Exercise: Scan the entries below, and for each line that includes the word "pixels", make a copy.

+++ Extracted entries +++

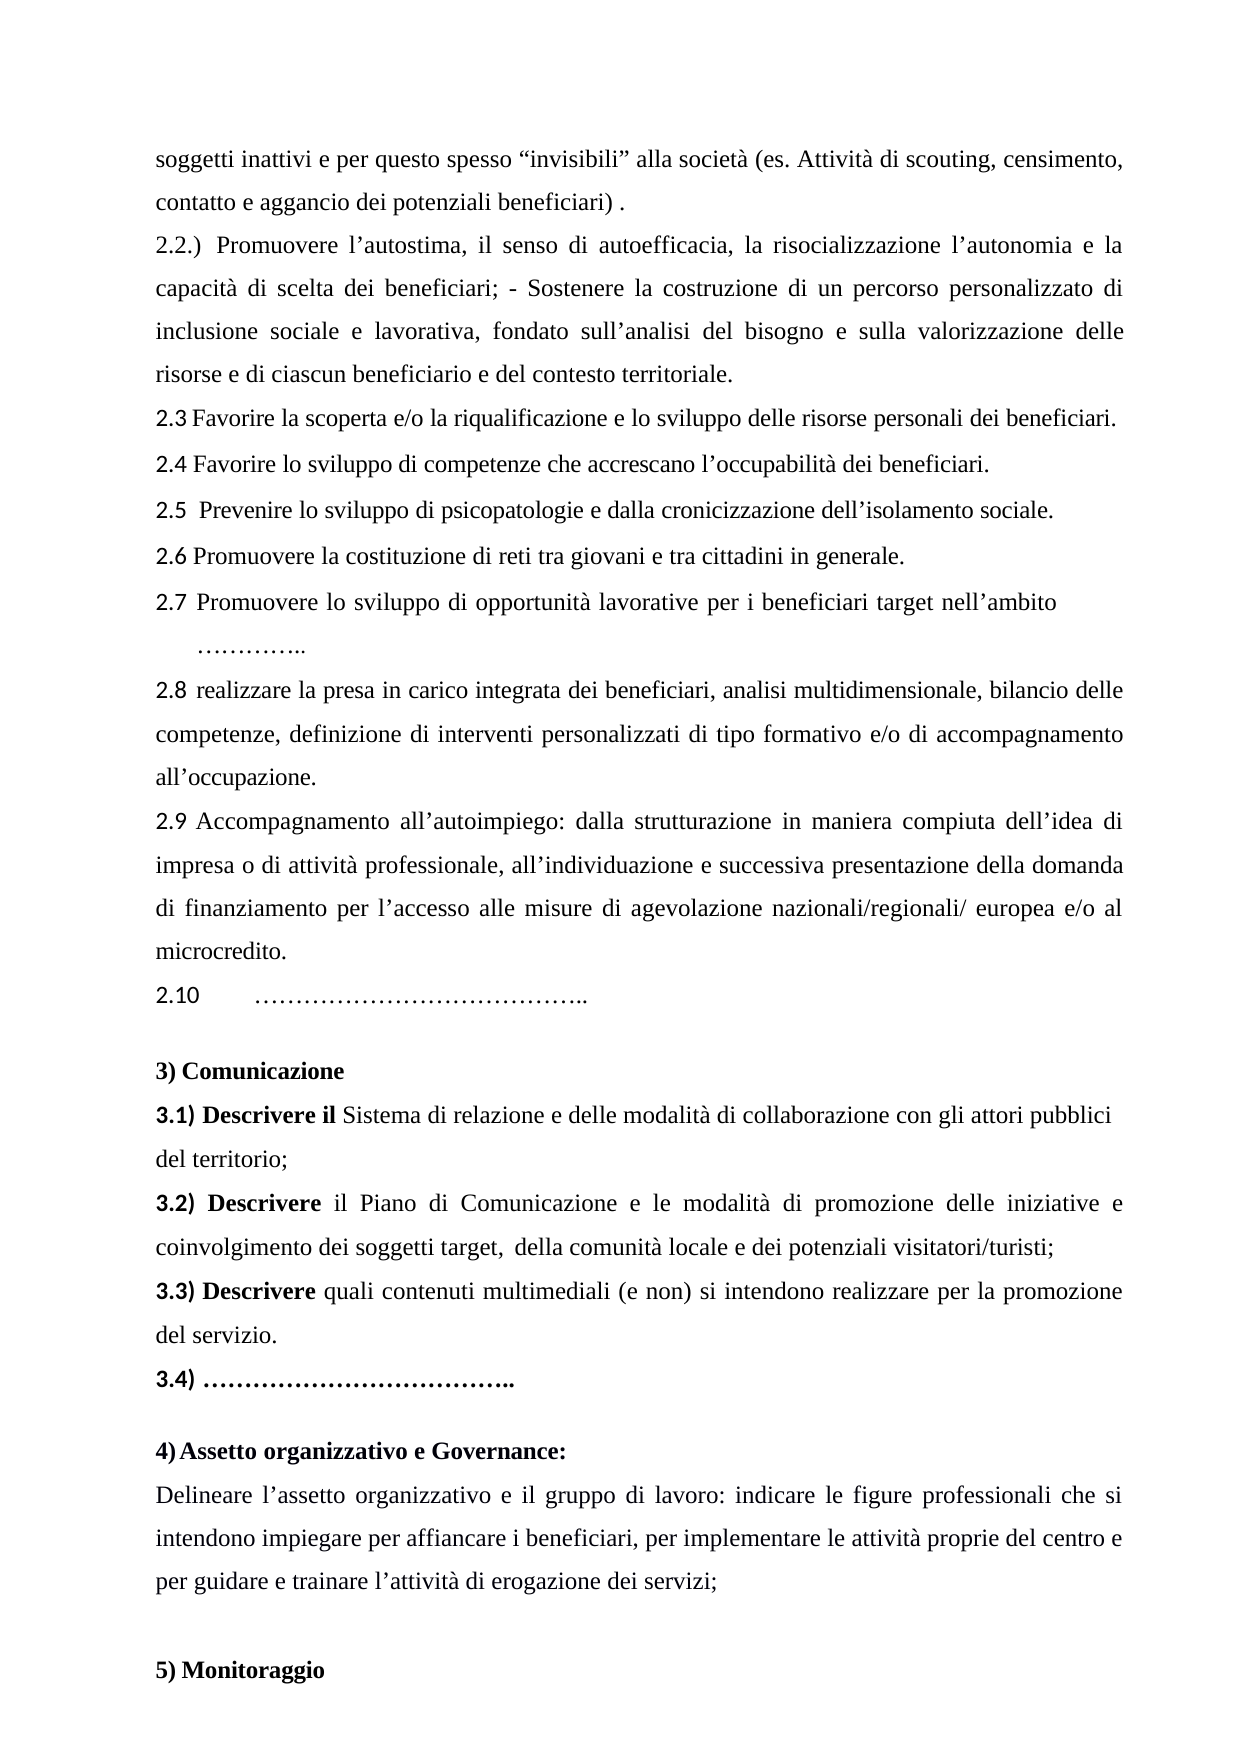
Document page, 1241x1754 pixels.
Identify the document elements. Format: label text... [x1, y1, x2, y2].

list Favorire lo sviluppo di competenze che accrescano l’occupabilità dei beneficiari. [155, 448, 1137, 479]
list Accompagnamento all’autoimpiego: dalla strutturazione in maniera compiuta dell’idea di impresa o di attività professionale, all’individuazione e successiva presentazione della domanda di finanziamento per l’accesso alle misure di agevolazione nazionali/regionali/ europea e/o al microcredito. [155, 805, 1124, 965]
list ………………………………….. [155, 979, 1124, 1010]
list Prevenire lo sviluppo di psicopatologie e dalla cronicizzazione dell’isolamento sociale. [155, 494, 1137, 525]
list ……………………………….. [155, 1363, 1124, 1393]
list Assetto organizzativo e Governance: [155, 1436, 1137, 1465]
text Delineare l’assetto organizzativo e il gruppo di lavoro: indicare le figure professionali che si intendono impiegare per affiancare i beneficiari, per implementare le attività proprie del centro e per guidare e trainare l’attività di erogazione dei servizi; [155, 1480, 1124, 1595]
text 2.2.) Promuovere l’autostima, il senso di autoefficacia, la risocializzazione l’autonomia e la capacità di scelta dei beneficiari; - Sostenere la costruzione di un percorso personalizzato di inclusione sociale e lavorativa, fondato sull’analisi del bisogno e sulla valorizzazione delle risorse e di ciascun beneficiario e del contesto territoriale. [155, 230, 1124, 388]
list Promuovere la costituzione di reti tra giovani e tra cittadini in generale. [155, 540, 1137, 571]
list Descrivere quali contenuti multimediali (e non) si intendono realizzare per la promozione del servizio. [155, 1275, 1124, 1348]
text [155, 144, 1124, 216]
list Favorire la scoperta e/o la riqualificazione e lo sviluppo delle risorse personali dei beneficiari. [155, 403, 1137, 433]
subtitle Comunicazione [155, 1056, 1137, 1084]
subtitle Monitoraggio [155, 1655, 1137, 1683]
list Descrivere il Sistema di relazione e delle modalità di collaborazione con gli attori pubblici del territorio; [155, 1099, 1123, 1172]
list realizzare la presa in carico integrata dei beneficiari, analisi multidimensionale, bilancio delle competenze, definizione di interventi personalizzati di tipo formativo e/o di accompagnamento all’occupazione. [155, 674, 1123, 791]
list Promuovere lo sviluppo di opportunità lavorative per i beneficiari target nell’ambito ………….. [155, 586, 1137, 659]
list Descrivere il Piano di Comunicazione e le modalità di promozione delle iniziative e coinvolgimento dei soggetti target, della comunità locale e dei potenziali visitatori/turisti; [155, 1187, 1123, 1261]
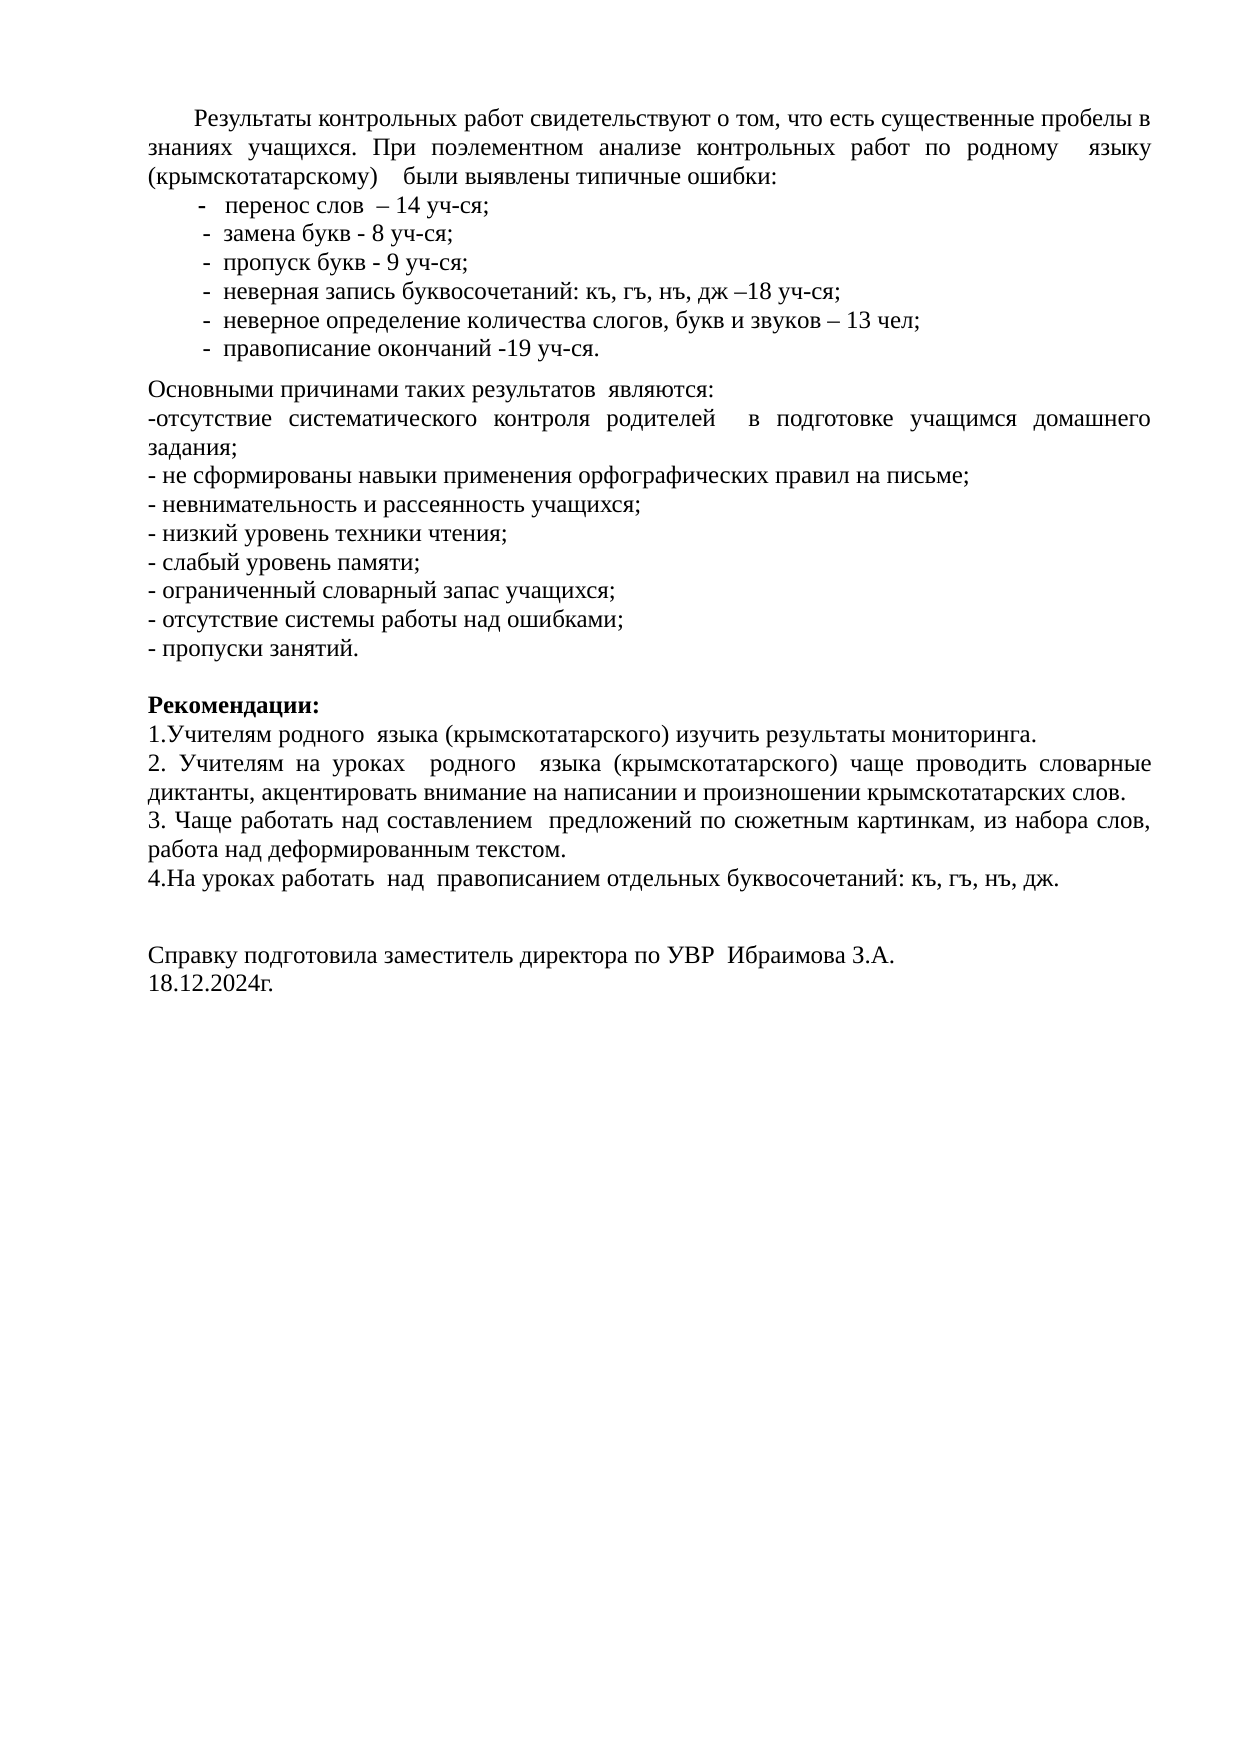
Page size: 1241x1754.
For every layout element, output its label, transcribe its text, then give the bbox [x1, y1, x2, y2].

+++
+++ Extracted entries +++

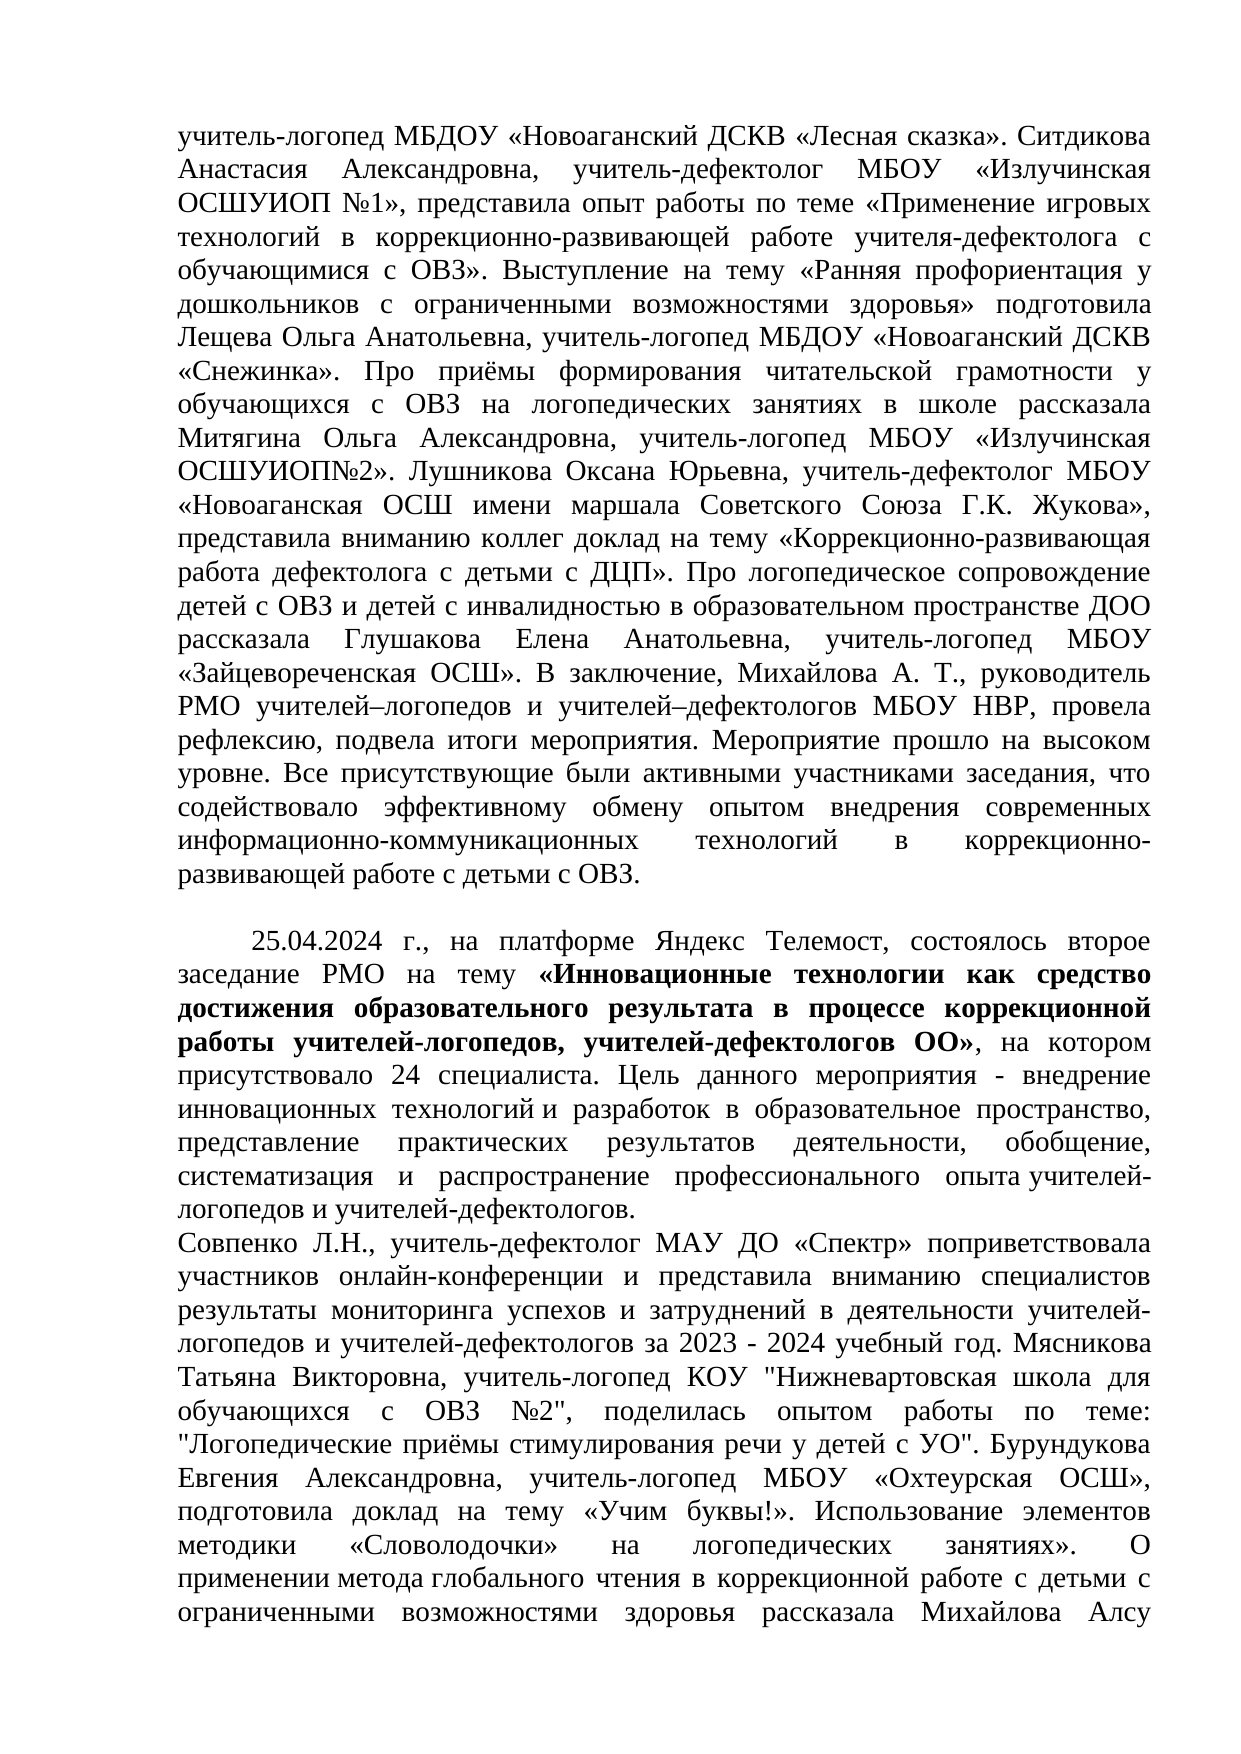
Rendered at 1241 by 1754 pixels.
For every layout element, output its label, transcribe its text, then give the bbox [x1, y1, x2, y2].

+++

Your solution:
Document page, 1241x1754 pixels.
Rendered at 1241 by 1754 pixels.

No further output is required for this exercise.